There wasn’t much on negotiation. I mean, from the start we told her, “Look, you have totally free hands to do whatever you want. But this is what we are writing music out of, and you can take that and do whatever you want with it, but this is where we are. This is our springboard when we write music. This is where we get the inspiration from and where what we want to communicate musically.” And she did what she does best, her own thing. That’s what she wrote. She was like, “Yeah, sounds good. But you know what? I’m gonna do my own thing.” And we were like, “Okay, cool.” I mean, if you’re gonna work with Julie, you better let her do her own thing, and that’s how it’s going to end up the best way possible.

When the album came out, people asked you about whether or not you were going to tour.
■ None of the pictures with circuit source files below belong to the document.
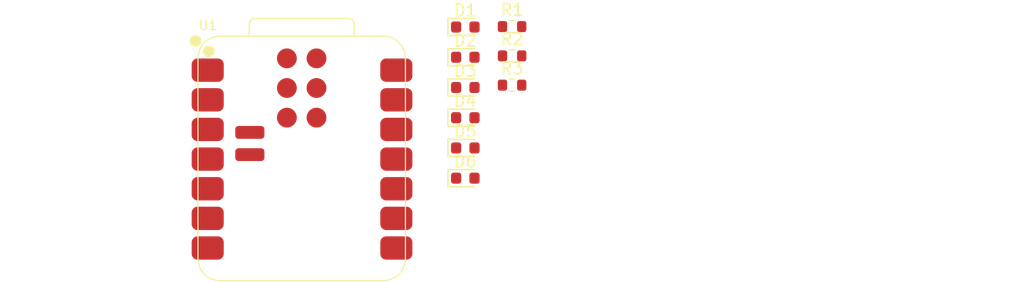
<source format=kicad_pcb>
(kicad_pcb
	(version 20240108)
	(generator "pcbnew")
	(generator_version "8.0")
	(general
		(thickness 1.6)
		(legacy_teardrops no)
	)
	(paper "A4")
	(layers
		(0 "F.Cu" signal)
		(31 "B.Cu" signal)
		(32 "B.Adhes" user "B.Adhesive")
		(33 "F.Adhes" user "F.Adhesive")
		(34 "B.Paste" user)
		(35 "F.Paste" user)
		(36 "B.SilkS" user "B.Silkscreen")
		(37 "F.SilkS" user "F.Silkscreen")
		(38 "B.Mask" user)
		(39 "F.Mask" user)
		(40 "Dwgs.User" user "User.Drawings")
		(41 "Cmts.User" user "User.Comments")
		(42 "Eco1.User" user "User.Eco1")
		(43 "Eco2.User" user "User.Eco2")
		(44 "Edge.Cuts" user)
		(45 "Margin" user)
		(46 "B.CrtYd" user "B.Courtyard")
		(47 "F.CrtYd" user "F.Courtyard")
		(48 "B.Fab" user)
		(49 "F.Fab" user)
		(50 "User.1" user)
		(51 "User.2" user)
		(52 "User.3" user)
		(53 "User.4" user)
		(54 "User.5" user)
		(55 "User.6" user)
		(56 "User.7" user)
		(57 "User.8" user)
		(58 "User.9" user)
	)
	(setup
		(pad_to_mask_clearance 0)
		(allow_soldermask_bridges_in_footprints no)
		(pcbplotparams
			(layerselection 0x00010fc_ffffffff)
			(plot_on_all_layers_selection 0x0000000_00000000)
			(disableapertmacros no)
			(usegerberextensions no)
			(usegerberattributes yes)
			(usegerberadvancedattributes yes)
			(creategerberjobfile yes)
			(dashed_line_dash_ratio 12.000000)
			(dashed_line_gap_ratio 3.000000)
			(svgprecision 4)
			(plotframeref no)
			(viasonmask no)
			(mode 1)
			(useauxorigin no)
			(hpglpennumber 1)
			(hpglpenspeed 20)
			(hpglpendiameter 15.000000)
			(pdf_front_fp_property_popups yes)
			(pdf_back_fp_property_popups yes)
			(dxfpolygonmode yes)
			(dxfimperialunits yes)
			(dxfusepcbnewfont yes)
			(psnegative no)
			(psa4output no)
			(plotreference yes)
			(plotvalue yes)
			(plotfptext yes)
			(plotinvisibletext no)
			(sketchpadsonfab no)
			(subtractmaskfromsilk no)
			(outputformat 1)
			(mirror no)
			(drillshape 1)
			(scaleselection 1)
			(outputdirectory "")
		)
	)
	(net 0 "")
	(net 1 "Xiao_Esp32c3.pwr_out")
	(net 2 "Xiao_Esp32c3.gnd")
	(net 3 "Xiao_Esp32c3.vusb_out")
	(net 4 "CharlieplexedLedMatrix.led[0_0].k")
	(net 5 "CharlieplexedLedMatrix.led[0_1].k")
	(net 6 "CharlieplexedLedMatrix.led[0_2].k")
	(net 7 "Xiao_Esp32c3.gpio.gpio_14_1")
	(net 8 "Xiao_Esp32c3.gpio.gpio_14_2")
	(net 9 "Xiao_Esp32c3.gpio.gpio_14_0")
	(footprint "Resistor_SMD:R_0603_1608Metric" (layer "F.Cu") (at 111.2225 90.52))
	(footprint "LED_SMD:LED_0603_1608Metric" (layer "F.Cu") (at 107.2125 88.05))
	(footprint "LED_SMD:LED_0603_1608Metric" (layer "F.Cu") (at 107.2125 98.41))
	(footprint "LED_SMD:LED_0603_1608Metric" (layer "F.Cu") (at 107.2125 90.64))
	(footprint "LED_SMD:LED_0603_1608Metric" (layer "F.Cu") (at 107.2125 101))
	(footprint "Resistor_SMD:R_0603_1608Metric" (layer "F.Cu") (at 111.2225 88.01))
	(footprint "Seeed Studio XIAO Series Library:XIAO-ESP32C3-SMD" (layer "F.Cu") (at 93.1365 99.3255))
	(footprint "LED_SMD:LED_0603_1608Metric" (layer "F.Cu") (at 107.2125 93.23))
	(footprint "LED_SMD:LED_0603_1608Metric" (layer "F.Cu") (at 107.2125 95.82))
	(footprint "Resistor_SMD:R_0603_1608Metric" (layer "F.Cu") (at 111.2225 93.03))
)

</source>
And now after saying that it didn’t seem likely, it looks like it’s happening in America. Are there any plans to document this? Because I don’t imagine that this will be a regular occurrence.

No, no, it’s not. I don’t think so. But then again, I’ve told Alexis, our manager, like, “Don’t get me involved in stuff that I don’t need to get involved in.” I’m just trying to save up on time folks on what’s essential to me, which is writing and playing and everything. I don’t need to know about all the plans they had. But I don’t think so. I mean, we had some guy following us with a camera and I think he had a camera team in one of the shows we did last November. This is an honest answer, I haven’t seen anything from that and I don’t know what came out of it. But I haven’t heard anything about any plan to document the show.

You mentioned that even when you were making Vertikal, you had the idea for Mariner or at least the idea of where to go next. Do you have ideas going even further beyond that? Have you already planned out the next record?

Absolutely. I’m writing at the moment, so I know exactly where we are going and where we are aiming. For me, it’s not important that the audience think that we are moving forward or backward or whatever. For me, it’s just important that I feel that we have a momentum and that we are doing stuff that we’ve never done before.

But yeah, I’ve been cracking out some ideas and we’ve had some loose conversations on where we are heading. And I’m thinking of having a meeting with Eric Wilson. He’s done all the artwork since Salvation, and planning to have a talk with him. I’ve already had a conversation about where we are heading next, but I wanna get more concrete now when we accurately have stuff to work with. He brought some color samples while we were writing Vertikal, just so we knew where we were going when it comes to artwork. I also had this meeting with him two years ago, even before the recording of Mariner, and he had already started getting out some graphs of where he wanted to go artwork-wise.

I mean, the ideas he had at the time was not even close to what the album ended up to be. But you know, it’s like every other creative process, you need to start somewhere to end up somewhere else. I just only have that idea of where we’re going. The last couple of albums have been very concrete when it comes to what we were inspired by and all that. You know, this is not gonna be a travel to the core of the Earth. It doesn’t have to be that kind of concrete idea. But, yeah. I know where I’m going at least.